#### Text provided ####

What does your schedule look like?

The key to sounding busy when you’re incredibly available.

Matt Baetz
5 min readOct 9, 2020

Welcome back Job Hunter!

In this latest installment, we’re talking about one of the questions most often asked by companies and recruiters during the early stages of the interview process when attempting to schedule the actual interview:

‘What does your schedule look like?’

First off, for those of you job hunting while you already have a job and scheduling conflicts that might actual inhibit your ability to interview for the role in question let me be the first to say, ‘Good for you!’

You’re the same kid who would ask the teacher if they meant to give us homework on a Friday afternoon when the rest of us had one foot out the door.

Your success and initiative are impressive and simultaneously unhelpful to the majority of us who find a question like the one listed above to be an insult to our intelligence and our schedules.

‘What does your schedule look like?’

For most of us the honest response to this is,

Bleak? Open? Like a mirrored reflection of the emptiness in my soul?!

Like many questions you’ll invariably face during your hunt for employment, this one is ripe for a sarcastic response! However, responding with sarcasm isn’t going to land you that highly un-coveted job, now will it?

#### Dataset extract ####

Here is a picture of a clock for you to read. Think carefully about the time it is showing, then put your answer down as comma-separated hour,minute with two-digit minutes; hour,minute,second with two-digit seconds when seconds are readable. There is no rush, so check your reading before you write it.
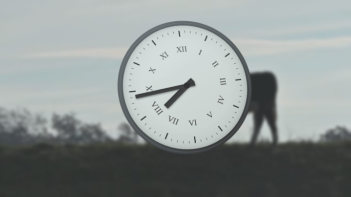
7,44
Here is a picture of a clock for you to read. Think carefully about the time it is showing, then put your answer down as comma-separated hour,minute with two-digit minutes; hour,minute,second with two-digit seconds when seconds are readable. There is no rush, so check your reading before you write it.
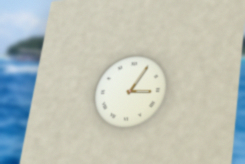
3,05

####

### Exercise
Condense the paragraph that begins "Like many questions you’ll invariably face" in the interview-scheduling article above into a single shorter sentence that keeps its main points.

### Final result
This question, like many in a job hunt, invites a sarcastic reply, but sarcasm won't win you the job.